WORK TO BE COMPLETED
Any images in the records should be skipped; transcribe the rest exactly.

(Dataset entries)
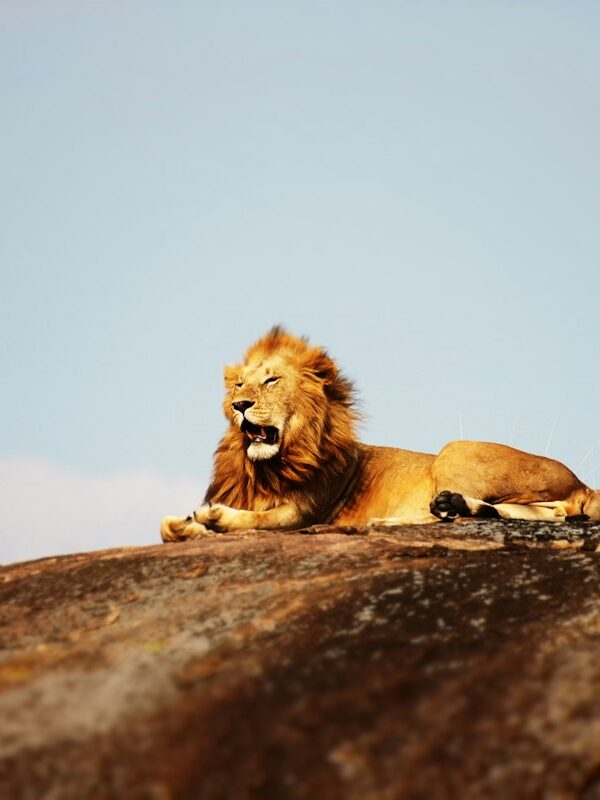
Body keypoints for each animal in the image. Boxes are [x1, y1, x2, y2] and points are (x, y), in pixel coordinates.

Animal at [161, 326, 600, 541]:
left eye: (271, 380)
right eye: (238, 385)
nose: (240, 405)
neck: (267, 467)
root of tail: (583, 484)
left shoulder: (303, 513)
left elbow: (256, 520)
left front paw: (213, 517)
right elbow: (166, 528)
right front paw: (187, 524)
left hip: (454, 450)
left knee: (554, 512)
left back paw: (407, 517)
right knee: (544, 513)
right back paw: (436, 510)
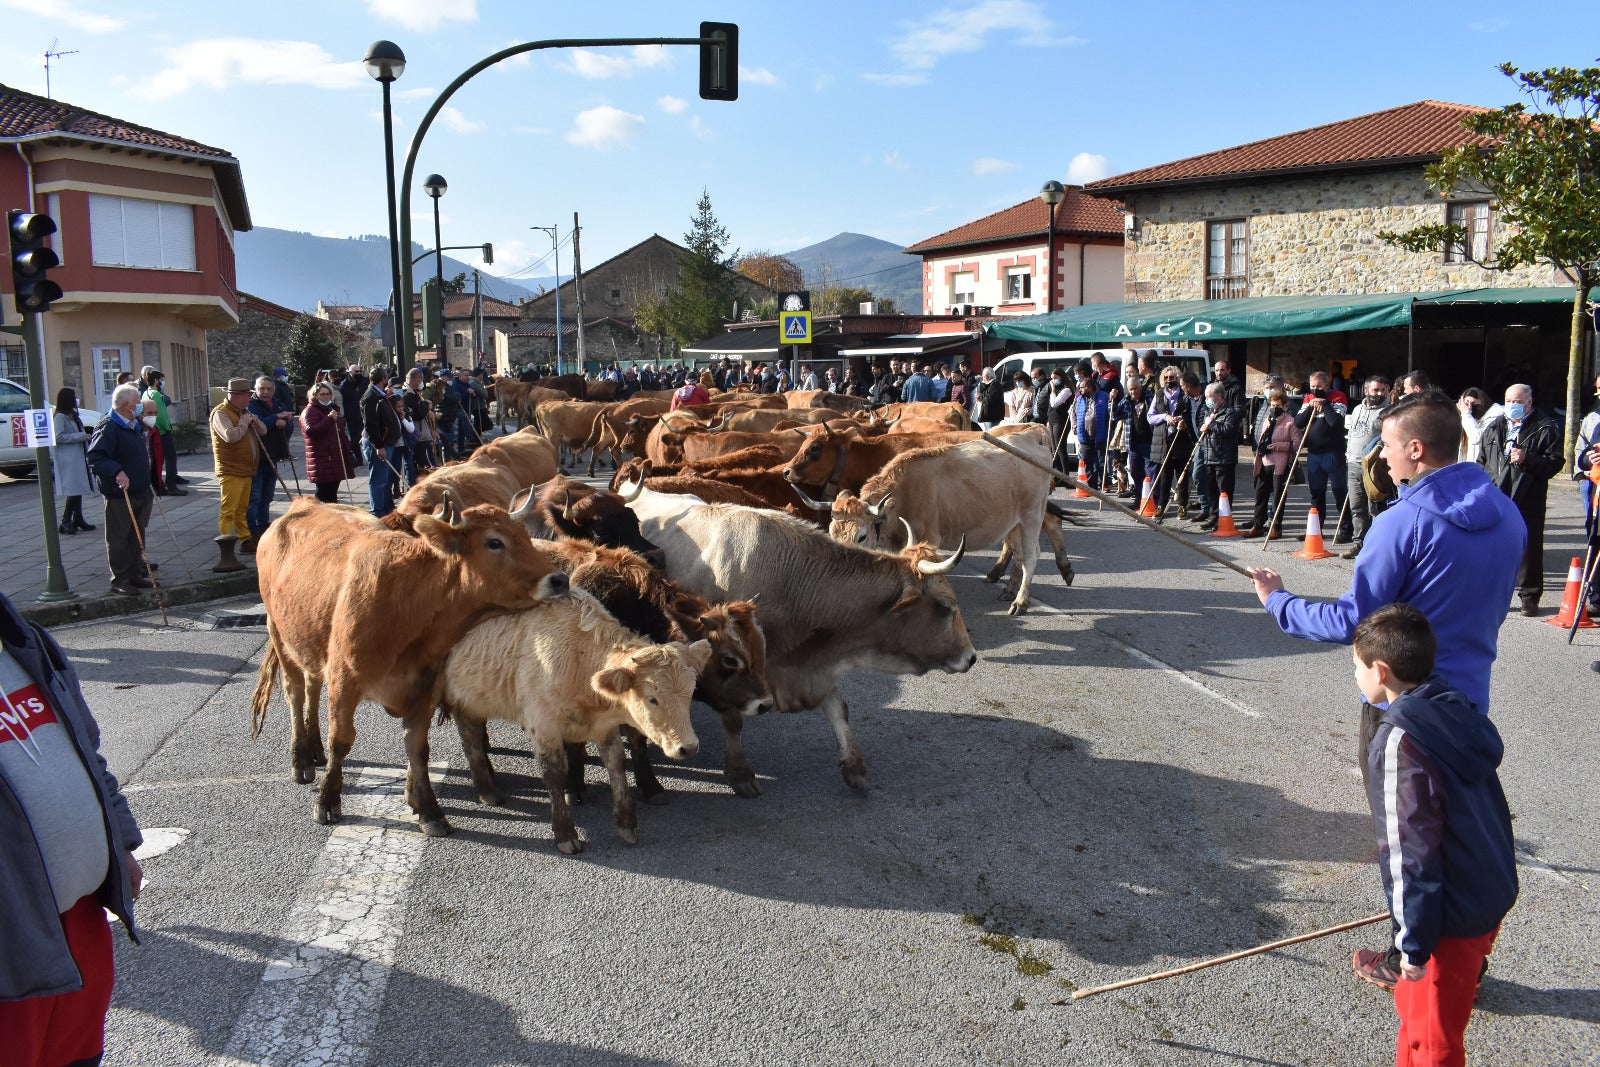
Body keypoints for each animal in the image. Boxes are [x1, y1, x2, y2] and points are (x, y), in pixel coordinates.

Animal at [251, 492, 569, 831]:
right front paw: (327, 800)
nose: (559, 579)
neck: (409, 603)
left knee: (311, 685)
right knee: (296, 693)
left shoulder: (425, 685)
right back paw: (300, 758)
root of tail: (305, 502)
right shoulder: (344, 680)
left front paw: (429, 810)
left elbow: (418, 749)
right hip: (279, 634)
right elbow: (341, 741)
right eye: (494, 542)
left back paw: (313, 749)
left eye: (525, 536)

SOLUTION BELOW
Body keypoints for each animal in the image. Boxes are [x1, y1, x2, y2] and points are (x, y), in pixel coordinates.

Animal at [161, 326, 600, 541]:
left eye: (271, 380)
right eye: (238, 385)
nose: (240, 405)
neck: (267, 467)
root of tail: (583, 484)
left shoulder: (303, 513)
left elbow: (256, 520)
left front paw: (213, 517)
right elbow: (166, 528)
right front paw: (187, 524)
left hip: (454, 450)
left knee: (554, 512)
left back paw: (407, 517)
right knee: (544, 513)
right back paw: (436, 510)
Body keypoints for each animal in the image. Boxes are [x1, y1, x2, y2] and points are (x, y), in pixel coordinates.

Animal at [251, 492, 569, 831]:
right front paw: (327, 800)
nose: (559, 579)
neck: (409, 603)
left knee: (311, 685)
right knee: (296, 693)
left shoulder: (425, 685)
right back paw: (300, 758)
root of tail: (305, 502)
right shoulder: (344, 680)
left front paw: (429, 810)
left elbow: (418, 749)
right hip: (279, 634)
right elbow: (341, 741)
right eye: (494, 542)
left back paw: (313, 749)
left eye: (525, 536)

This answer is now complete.